Give again, unaltered, the lines of the listing below that run from the line having "X69145000Y-63650000D03*" through the line having "X74632500Y-48190000D03*".

══ Material supplied

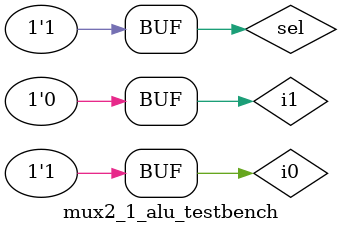
<source format=sv>
`timescale 1ns/10ps

module mux2_1_alu (
	input logic i0,    // 64-bit input 0
   input logic i1,    // 64-bit input 1
   input logic sel,         // select line
   output logic out    // 64-bit output
);
	logic i0_sel;  // Result of ANDing 'a' with ~sel
   logic i1_sel;  // Result of ANDing 'b' with sel
   logic sel_not;       // Inverted select line

   // NOT of the select signal
   not #(50ps) not1 (sel_not, sel);

   // AND i0 and i1 with their corresponding select lines
	and #(50ps) and1 (i0_sel, i0, sel_not);  // a AND ~sel
	and #(50ps) and2 (i1_sel, i1, sel);      // b AND sel
	or #(50ps) or1 (out, i0_sel, i1_sel);  // Final OR operation
		
endmodule

module mux2_1_alu_testbench ();
	logic i0, i1, out;
	logic sel;
	
	mux2_1_alu dut (.i0, .i1, .sel, .out);
	
	initial begin
		i0=64'd64357; i1=64'd26000; #10;
		sel=2'b00; #10;
		sel=2'b01; #10;
	end
endmodule
</source>
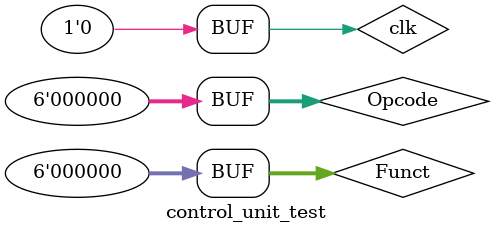
<source format=v>
`timescale 1ns / 1ps


module control_unit_test;

	// Inputs
	reg clk;
	reg [5:0] Opcode;
	reg [5:0] Funct;

	// Outputs
	wire [3:0]ALUControl;

	// Instantiate the Unit Under Test (UUT)
	control_unit uut (
		.clk(clk), 
		.Opcode(Opcode), 
		.Funct(Funct), 
		.ALUControl(ALUControl)
	);

	initial begin
		// Initialize Inputs
		clk = 0;
		Opcode = 0;
		Funct = 0;

		// Wait 100 ns for global reset to finish
		#100;
        
		// Add stimulus here

	end
      
endmodule


</source>
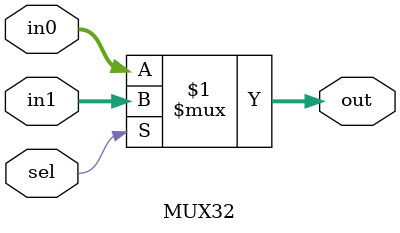
<source format=v>
module MUX32
(
    input  [31:0] in0,
    input  [31:0] in1,
    input         sel,
    output [31:0] out
);

// Implementation
assign out = sel ? in1 : in0;

endmodule

</source>
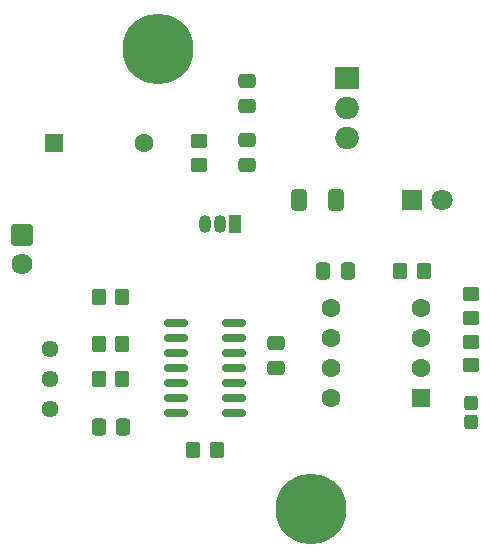
<source format=gbr>
%TF.GenerationSoftware,KiCad,Pcbnew,9.0.1*%
%TF.CreationDate,2025-04-27T19:27:19+01:00*%
%TF.ProjectId,PCB_IndicadorBateriaBaja,5043425f-496e-4646-9963-61646f724261,1*%
%TF.SameCoordinates,Original*%
%TF.FileFunction,Soldermask,Top*%
%TF.FilePolarity,Negative*%
%FSLAX46Y46*%
G04 Gerber Fmt 4.6, Leading zero omitted, Abs format (unit mm)*
G04 Created by KiCad (PCBNEW 9.0.1) date 2025-04-27 19:27:19*
%MOMM*%
%LPD*%
G01*
G04 APERTURE LIST*
G04 Aperture macros list*
%AMRoundRect*
0 Rectangle with rounded corners*
0 $1 Rounding radius*
0 $2 $3 $4 $5 $6 $7 $8 $9 X,Y pos of 4 corners*
0 Add a 4 corners polygon primitive as box body*
4,1,4,$2,$3,$4,$5,$6,$7,$8,$9,$2,$3,0*
0 Add four circle primitives for the rounded corners*
1,1,$1+$1,$2,$3*
1,1,$1+$1,$4,$5*
1,1,$1+$1,$6,$7*
1,1,$1+$1,$8,$9*
0 Add four rect primitives between the rounded corners*
20,1,$1+$1,$2,$3,$4,$5,0*
20,1,$1+$1,$4,$5,$6,$7,0*
20,1,$1+$1,$6,$7,$8,$9,0*
20,1,$1+$1,$8,$9,$2,$3,0*%
G04 Aperture macros list end*
%ADD10C,6.000000*%
%ADD11RoundRect,0.250000X0.550000X0.550000X-0.550000X0.550000X-0.550000X-0.550000X0.550000X-0.550000X0*%
%ADD12C,1.600000*%
%ADD13RoundRect,0.150000X-0.825000X-0.150000X0.825000X-0.150000X0.825000X0.150000X-0.825000X0.150000X0*%
%ADD14R,2.000000X1.905000*%
%ADD15O,2.000000X1.905000*%
%ADD16R,1.050000X1.500000*%
%ADD17O,1.050000X1.500000*%
%ADD18RoundRect,0.250000X-0.550000X-0.550000X0.550000X-0.550000X0.550000X0.550000X-0.550000X0.550000X0*%
%ADD19C,1.440000*%
%ADD20RoundRect,0.250000X-0.450000X0.350000X-0.450000X-0.350000X0.450000X-0.350000X0.450000X0.350000X0*%
%ADD21RoundRect,0.250000X0.450000X-0.350000X0.450000X0.350000X-0.450000X0.350000X-0.450000X-0.350000X0*%
%ADD22RoundRect,0.250000X0.350000X0.450000X-0.350000X0.450000X-0.350000X-0.450000X0.350000X-0.450000X0*%
%ADD23RoundRect,0.250000X-0.350000X-0.450000X0.350000X-0.450000X0.350000X0.450000X-0.350000X0.450000X0*%
%ADD24RoundRect,0.102000X0.787500X-0.787500X0.787500X0.787500X-0.787500X0.787500X-0.787500X-0.787500X0*%
%ADD25C,1.779000*%
%ADD26R,1.800000X1.800000*%
%ADD27C,1.800000*%
%ADD28RoundRect,0.250000X-0.315000X0.382500X-0.315000X-0.382500X0.315000X-0.382500X0.315000X0.382500X0*%
%ADD29RoundRect,0.250000X-0.337500X-0.475000X0.337500X-0.475000X0.337500X0.475000X-0.337500X0.475000X0*%
%ADD30RoundRect,0.250000X-0.412500X-0.650000X0.412500X-0.650000X0.412500X0.650000X-0.412500X0.650000X0*%
%ADD31RoundRect,0.250000X0.475000X-0.337500X0.475000X0.337500X-0.475000X0.337500X-0.475000X-0.337500X0*%
%ADD32RoundRect,0.250000X0.337500X0.475000X-0.337500X0.475000X-0.337500X-0.475000X0.337500X-0.475000X0*%
%ADD33RoundRect,0.250000X-0.475000X0.337500X-0.475000X-0.337500X0.475000X-0.337500X0.475000X0.337500X0*%
G04 APERTURE END LIST*
D10*
%TO.C,H2*%
X75670000Y-74380000D03*
%TD*%
%TO.C,H1*%
X62670000Y-35380000D03*
%TD*%
D11*
%TO.C,U4*%
X85000000Y-65000000D03*
D12*
X85000000Y-62460000D03*
X85000000Y-59920000D03*
X85000000Y-57380000D03*
X77380000Y-57380000D03*
X77380000Y-59920000D03*
X77380000Y-62460000D03*
X77380000Y-65000000D03*
%TD*%
D13*
%TO.C,U3*%
X64195000Y-58570000D03*
X64195000Y-59840000D03*
X64195000Y-61110000D03*
X64195000Y-62380000D03*
X64195000Y-63650000D03*
X64195000Y-64920000D03*
X64195000Y-66190000D03*
X69145000Y-66190000D03*
X69145000Y-64920000D03*
X69145000Y-63650000D03*
X69145000Y-62380000D03*
X69145000Y-61110000D03*
X69145000Y-59840000D03*
X69145000Y-58570000D03*
%TD*%
D14*
%TO.C,U2*%
X78725000Y-37840000D03*
D15*
X78725000Y-40380000D03*
X78725000Y-42920000D03*
%TD*%
D16*
%TO.C,U1*%
X69195000Y-50190000D03*
D17*
X67925000Y-50190000D03*
X66655000Y-50190000D03*
%TD*%
D18*
%TO.C,SW1*%
X53865000Y-43392500D03*
D12*
X61485000Y-43392500D03*
%TD*%
D19*
%TO.C,RV1*%
X53580000Y-60840000D03*
X53580000Y-63380000D03*
X53580000Y-65920000D03*
%TD*%
D20*
%TO.C,R8*%
X89195000Y-56190000D03*
X89195000Y-58190000D03*
%TD*%
D21*
%TO.C,R7*%
X89195000Y-62190000D03*
X89195000Y-60190000D03*
%TD*%
D22*
%TO.C,R6*%
X85195000Y-54190000D03*
X83195000Y-54190000D03*
%TD*%
D23*
%TO.C,R5*%
X65670000Y-69380000D03*
X67670000Y-69380000D03*
%TD*%
%TO.C,R4*%
X57670000Y-56380000D03*
X59670000Y-56380000D03*
%TD*%
D22*
%TO.C,R3*%
X59670000Y-63380000D03*
X57670000Y-63380000D03*
%TD*%
D23*
%TO.C,R2*%
X57670000Y-60380000D03*
X59670000Y-60380000D03*
%TD*%
D20*
%TO.C,R1*%
X66195000Y-43190000D03*
X66195000Y-45190000D03*
%TD*%
D24*
%TO.C,J1*%
X51195000Y-51130000D03*
D25*
X51195000Y-53630000D03*
%TD*%
D26*
%TO.C,D1*%
X84195000Y-48190000D03*
D27*
X86735000Y-48190000D03*
%TD*%
D28*
%TO.C,C7*%
X89195000Y-65387500D03*
X89195000Y-66992500D03*
%TD*%
D29*
%TO.C,C6*%
X76670000Y-54190000D03*
X78745000Y-54190000D03*
%TD*%
D30*
%TO.C,C5*%
X74632500Y-48190000D03*
X77757500Y-48190000D03*
%TD*%
D31*
%TO.C,C4*%
X70195000Y-45227500D03*
X70195000Y-43152500D03*
%TD*%
%TO.C,C3*%
X72670000Y-62417500D03*
X72670000Y-60342500D03*
%TD*%
D32*
%TO.C,C2*%
X59745000Y-67380000D03*
X57670000Y-67380000D03*
%TD*%
D33*
%TO.C,C1*%
X70195000Y-38152500D03*
X70195000Y-40227500D03*
%TD*%
M02*

</source>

════

Exercise response —
X69145000Y-63650000D03*
X69145000Y-62380000D03*
X69145000Y-61110000D03*
X69145000Y-59840000D03*
X69145000Y-58570000D03*
%TD*%
D14*
%TO.C,U2*%
X78725000Y-37840000D03*
D15*
X78725000Y-40380000D03*
X78725000Y-42920000D03*
%TD*%
D16*
%TO.C,U1*%
X69195000Y-50190000D03*
D17*
X67925000Y-50190000D03*
X66655000Y-50190000D03*
%TD*%
D18*
%TO.C,SW1*%
X53865000Y-43392500D03*
D12*
X61485000Y-43392500D03*
%TD*%
D19*
%TO.C,RV1*%
X53580000Y-60840000D03*
X53580000Y-63380000D03*
X53580000Y-65920000D03*
%TD*%
D20*
%TO.C,R8*%
X89195000Y-56190000D03*
X89195000Y-58190000D03*
%TD*%
D21*
%TO.C,R7*%
X89195000Y-62190000D03*
X89195000Y-60190000D03*
%TD*%
D22*
%TO.C,R6*%
X85195000Y-54190000D03*
X83195000Y-54190000D03*
%TD*%
D23*
%TO.C,R5*%
X65670000Y-69380000D03*
X67670000Y-69380000D03*
%TD*%
%TO.C,R4*%
X57670000Y-56380000D03*
X59670000Y-56380000D03*
%TD*%
D22*
%TO.C,R3*%
X59670000Y-63380000D03*
X57670000Y-63380000D03*
%TD*%
D23*
%TO.C,R2*%
X57670000Y-60380000D03*
X59670000Y-60380000D03*
%TD*%
D20*
%TO.C,R1*%
X66195000Y-43190000D03*
X66195000Y-45190000D03*
%TD*%
D24*
%TO.C,J1*%
X51195000Y-51130000D03*
D25*
X51195000Y-53630000D03*
%TD*%
D26*
%TO.C,D1*%
X84195000Y-48190000D03*
D27*
X86735000Y-48190000D03*
%TD*%
D28*
%TO.C,C7*%
X89195000Y-65387500D03*
X89195000Y-66992500D03*
%TD*%
D29*
%TO.C,C6*%
X76670000Y-54190000D03*
X78745000Y-54190000D03*
%TD*%
D30*
%TO.C,C5*%
X74632500Y-48190000D03*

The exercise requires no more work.